1950-е годы: некритический «рационализм»
Торжество разума над иррациональными, расистскими притязаниями фашистов, достигнутое благодаря великому подвигу советского народа, ценой величайших человеческих жертв, вызвало в 50-х годах в буржуазном мире волну умонастроений, связанных с оптимистической верой в возможность прогресса, в универсальность человеческого духа. Тогда же началось и интенсивное научно-техническое развитие, которое впоследствии получило название научно-технической революции. Этот сдвиг в сфере материального производства стал импульсом для многих буржуазных идеологов, целенаправленно разрабатывавших в конце 40-х и в 50-х годах сциентистские доктрины.
Для сциентизма характерно понимание мировоззрения лишь как вывода из частных эмпирических исследований. По определению В. Г. Федотовой, «сциентизм выступает как упрощенный и более "плоский" рационализм, верящий не в универсальную способность разума, а в универсальность определенной его способности, в выработанный естественными науками инструментарий получения знания»>49. Все исторические развитие получает схематическую трактовку: от господства религиозных воззрений через метафизику к науке>50, притом к пауке естественной, которая якобы способна выполнять и роль религии, и роль «метафизики».
Так зарождаются технократические концепции общественного развития (Р. Арон, В. Штегмюллер, позднее Д. Белл, Дж. Гэлбрейт и другие). Пафос этих концепций состоял в обосновании возможности бескризисного развития капитализма, ибо «техника все сделает сама»>51. Одновременно полностью отрицалась идеология, роль которой стали выполнять «техника и наука».
В музыкальном развитии Европы, особенно Западной Германии, Италии и некоторых других стран, после крушения фашизма создалась ситуация, благоприятствовавшая проникновению в композиторское сознание охарактеризованной выше идейной моды. Реакцией же на общий примитивизм искусства, насаждавшегося национал-социалистами, и на категорический запрет в фашистских государствах практики нововенской школы стало тяготение молодых композиторов к искусству «сложному» (причем именно в аспекте технических средств), прежде всего к наследию нововенской школы.
Сочетаясь с общим для умонастроений эпохи «рациональным оптимизмом», верой в методы точных технических наук, эта односторонняя реакция на официальную культурную политику нацизма обрела вид музыкально-технического рационализма, главными адептами которого в 50-х годах стали К. Штокхаузен, П. Булез, а также учившийся в Германии и во Франции в этот период Я. Ксенакис.
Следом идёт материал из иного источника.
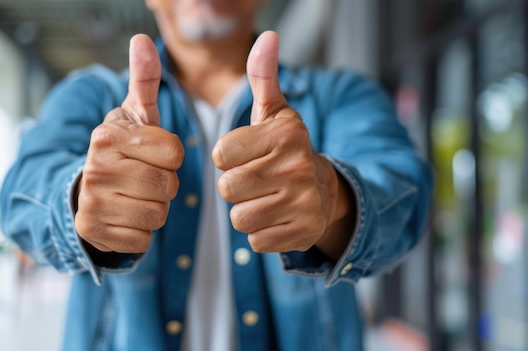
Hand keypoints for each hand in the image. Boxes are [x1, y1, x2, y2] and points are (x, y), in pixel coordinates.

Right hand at [75, 34, 183, 252]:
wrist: (86, 191)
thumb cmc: (123, 151)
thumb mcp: (134, 116)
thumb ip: (144, 80)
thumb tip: (142, 40)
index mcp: (108, 135)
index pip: (175, 153)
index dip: (172, 158)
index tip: (152, 155)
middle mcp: (95, 167)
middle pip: (168, 186)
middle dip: (165, 186)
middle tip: (144, 178)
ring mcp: (91, 202)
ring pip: (158, 215)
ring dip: (155, 210)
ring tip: (135, 197)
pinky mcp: (94, 232)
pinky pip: (143, 239)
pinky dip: (140, 232)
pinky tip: (125, 217)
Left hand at [213, 31, 352, 255]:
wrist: (325, 190)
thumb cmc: (286, 149)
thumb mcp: (274, 112)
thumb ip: (263, 76)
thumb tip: (267, 36)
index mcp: (284, 133)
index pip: (221, 154)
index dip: (227, 158)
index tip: (247, 156)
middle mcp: (297, 165)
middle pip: (228, 188)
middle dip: (234, 187)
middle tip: (256, 180)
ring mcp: (304, 201)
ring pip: (239, 218)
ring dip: (245, 211)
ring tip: (265, 198)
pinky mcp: (304, 231)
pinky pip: (256, 240)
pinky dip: (261, 232)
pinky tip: (277, 216)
Додекафонные методы организации музыкального материала стали для них многозначным символом «свободы» (от предшествующего насильственного примитивизма и традиционализма), «рационализма», «инженерной научности» творчества, его отдаленности от всякого рода мировоззренческих проблем, сама мысль о ценности которых была опорочена практикой фашистских функционеров.
Послевоенный музыкальный «авангард», набирая «высоту», осознавал себя прямым наследником нововенской школы, преимущественно А. Веберна (об этом, в частности, свидетельствуют высказывания К. Штокхаузена и П. Булеза). Однако, едва обретя абрис «волны», уже в 50-х годах «авангард» отходит от эстетики нововенцев. Это было связано с предпринятым авангардистами «размыванием» границ музыкального произведения (как в формальном смысле, так и в содержательном) и движением в сторону однозначных «концептов» из области буржуазной философии, социологии, политологии. Таким образом, послевоенный музыкальный «авангард» продолжал скорее нигилистическую линию итальянских футуристов, чем искания нововенцев; хотя именно додекафония была вначале «технической» программой композиторов-авангардистов «второй волны».
Последнее обстоятельство явилось одной из причин той неоднозначной оценки, которую нередко получает творчество композиторов нововенской школы в историческом аспекте. Однако в последних исследованиях творчества нововенцев все чаще подчеркивается невозможность однозначно интерпретировать их музыкальнотехнологические нововведения как прямую подготовку послевоенного «авангарда». В частности, для Шёнберга было отнюдь не случайным в конце творческого пути «примирение» с традиционными формой и гармоническим языком, а для Берга — романтическая экспрессия и программная основа многих сочинений. Особо следует сказать о Веберне, музыку которого послевоенные авангардисты охотно противопоставляли «романтизму» и «экспрессионизму» Берга и Шёнберга. Художественному мироощущению Веберна, однако, гораздо ближе натурфилософские интуиции Гёте, чем расхожие мировоззренческие модели музыкального авангардизма 50—70-х годов.
Творческие устремления нововенцев обладают иной природой, по сравнению с деятельностью Штокхаузена или Кейджа. Творчество нововенцев, в целом, находится под знаком европейской художественно-этической традиции, со времен Бетховена (если не с более ранних) включавшей в себя также и ценность «революционного» обновления художественного языка, предполагавшей строгость в отборе музыкально-выразительных средств.